TEXT BLOCK:
○ ○ ○ ○ ○ ○ ○
BRIEF HISTORY of STOKE CITY FOOTBALL CLUB
(reproduced from 'Wikipedia' pages) |
Stoke City F.C. was formed in 1863 under the name Stoke Ramblers, when pupils of Charterhouse School
formed a football club while apprentices at the North Staffordshire Railway works in Stoke-upon-Trent.
In 1878, the club merged with Stoke Victoria Cricket Club, and became Stoke Football Club. They moved
from their previous ground, Sweetings Field, to the Athletic Club ground, which soon became known as
the Victoria Ground. It was around this time that the club adopted their traditional red-and-white
striped kit. In August 1885, the club turned professional. Stoke were one of the twelve founding members
of the Football League when it was introduced in 1888. The club struggled in their first two seasons,
1888–89 and 1889–90, finishing bottom on both occasions. In 1890 Stoke failed to be re-elected and joined
the Football Alliance, which they won and thus were re-elected to the Football League. Stoke spent the next
15 seasons in the First Division and reached the FA Cup Semi-Final in the 1898–99 season before being
relegated in 1907. Stoke went bankrupt and entered non-league football until 1914, when the First World War
meant the Football League was suspended for four years. When football recommenced in August 1919, Stoke
re-joined the league. The club became owners of the Victoria Ground in 1919. This was followed by the
construction of the Butler Street stand, which increased the overall capacity of the ground to 50,000.
In 1925, Stoke-on-Trent was granted "city status" and this led the club to change its name to Stoke City F.C.
Following the resumption of the FA Cup after World War II, tragedy struck on 9 March 1946, as 33 fans died
and 520 were injured during a 6th round tie away against Bolton Wanderers. This came known as the Burnden Park
disaster. In 1946–47, Stoke mounted a serious title challenge. The club needed a win in their final game of the
season to win the First Division title. However, a 2–1 defeat to Sheffield United meant the title went to Liverpool
instead. Stoke were relegated from the First Division in 1952–53; during the season Bob McGrory resigned as the
club's manager after 17 years in the role. Former Wolverhampton Wanderers defender Frank Taylor took over at the
club looking to gain promotion back to the First Division. However after seven seasons in the Second Division
without promotion, Taylor was sacked. The club won its first major trophy on 4 March 1972 in the League Cup Final.
Stoke beat favourites Chelsea 2–1 in the final at Wembley Stadium in front of a crowd of 97,852 spectators.
○ ○ ○ ○ ○ ○ ○
EXTRACTED RECORDS:
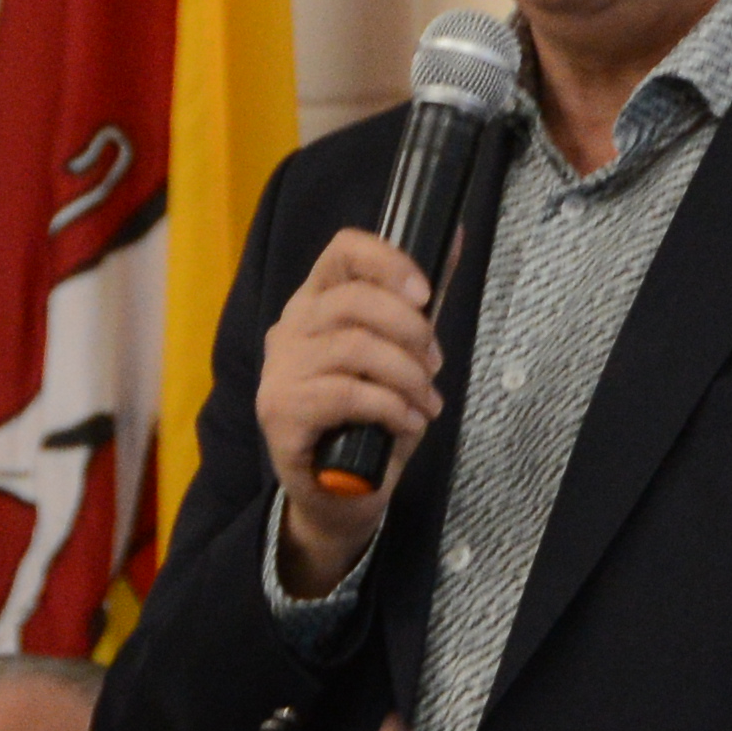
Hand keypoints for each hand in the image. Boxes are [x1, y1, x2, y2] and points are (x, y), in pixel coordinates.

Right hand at [256, 230, 441, 594]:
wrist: (339, 494)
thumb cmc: (370, 417)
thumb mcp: (400, 355)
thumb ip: (417, 303)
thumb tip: (453, 236)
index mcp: (316, 302)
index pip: (342, 250)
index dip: (388, 261)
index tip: (425, 294)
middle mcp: (290, 328)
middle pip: (354, 300)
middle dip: (410, 331)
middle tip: (433, 364)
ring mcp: (279, 370)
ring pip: (355, 348)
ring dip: (407, 376)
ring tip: (425, 403)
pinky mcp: (279, 411)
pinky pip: (345, 393)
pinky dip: (390, 407)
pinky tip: (406, 423)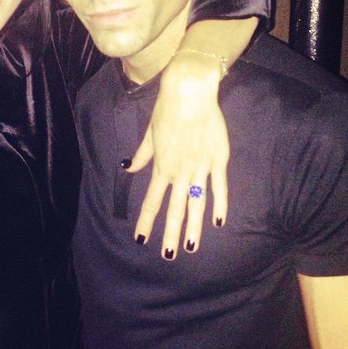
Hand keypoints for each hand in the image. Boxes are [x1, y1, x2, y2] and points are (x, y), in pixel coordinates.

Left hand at [128, 51, 228, 257]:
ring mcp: (201, 167)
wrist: (190, 93)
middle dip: (170, 235)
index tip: (142, 239)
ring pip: (197, 204)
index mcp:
○ ○ ○ ○ ○ ○ ○
YOUR TASKS:
1. Return the stretch of the Stoke City history from "Following the resumption" through "League Cup Final.".
2. Translate this sentence from the Stoke City history into Spanish: "In August 1885, the club turned professional."
3. Continue the Stoke City history from where it stops.
Nothing in the listing is needed.

ANSWERS FOR THE EXERCISE:
1.
Following the resumption of the FA Cup after World War II, tragedy struck on 9 March 1946, as 33 fans died
and 520 were injured during a 6th round tie away against Bolton Wanderers. This came known as the Burnden Park
disaster. In 1946–47, Stoke mounted a serious title challenge. The club needed a win in their final game of the
season to win the First Division title. However, a 2–1 defeat to Sheffield United meant the title went to Liverpool
instead. Stoke were relegated from the First Division in 1952–53; during the season Bob McGrory resigned as the
club's manager after 17 years in the role. Former Wolverhampton Wanderers defender Frank Taylor took over at the
club looking to gain promotion back to the First Division. However after seven seasons in the Second Division
without promotion, Taylor was sacked. The club won its first major trophy on 4 March 1972 in the League Cup Final.

2. En agosto de 1885, el club se hizo profesional.

3.
Preceding this victory, Stoke had progressed through 11 games in order to reach the final. This included four
games with West Ham United in the semi-final; the two-legged tie was replayed twice. Stoke fared well in the
FA Cup; the club progressed to the semi-final stage in both the 1970–71 and 1971–72 seasons. However, on both
occasions Stoke lost to Arsenal in a replay. Stoke City also became the first First Division side to play a
match on a Sunday, when they faced Chelsea on 27 January 1974. In January 1976 the roof of the Butler Street
Stand was blown off in a storm. The repair bill of nearly £250,000 put the club in financial trouble; key
players such as Alan Hudson, Mike Pejic and Jimmy Greenhoff were sold to cover the repairs. With the team
depleted, Stoke were relegated in the 1976–77 season.
The 1984–85 season proved to be disastrous. Stoke finished the season with only 17 points, with just 3 wins
all season. In 1989–90, and Stoke were relegated to the third tier of English football after finishing bottom of
the Second Division. Ball kept his job for the start of the following season, 1990–91, but departed during February
1991, in an indifferent season that saw Stoke finish 15th in the Third Division. Stoke's lowest league position
in the Football League. The following season, 1992–93, promotion was achieved from the third tier. Macari left
in October 1993 to be replaced by Joe Jordan; Stein also departed, in a club record £1.5m move to Chelsea.
1997–98 saw Stoke move to its new ground, the Britannia Stadium, after 119 years at the Victoria Ground.
The Auto Windscreens Shield was won in the 1999–2000 season, in April 2000, with a win over Bristol City in
front of a crowd of 85,057 at Wembley. Stoke won automatic promotion to the Premier League on the final day
of the 2007–08 season, finishing in 2nd place in the Championship. Stoke finished the following 2009–10 season
in a respectable 11th place, with 47 points. Stoke also made it to the quarter finals of the FA Cup for the first
time since 1972, beating York City, Arsenal and Manchester City before losing out to eventual winners Chelsea.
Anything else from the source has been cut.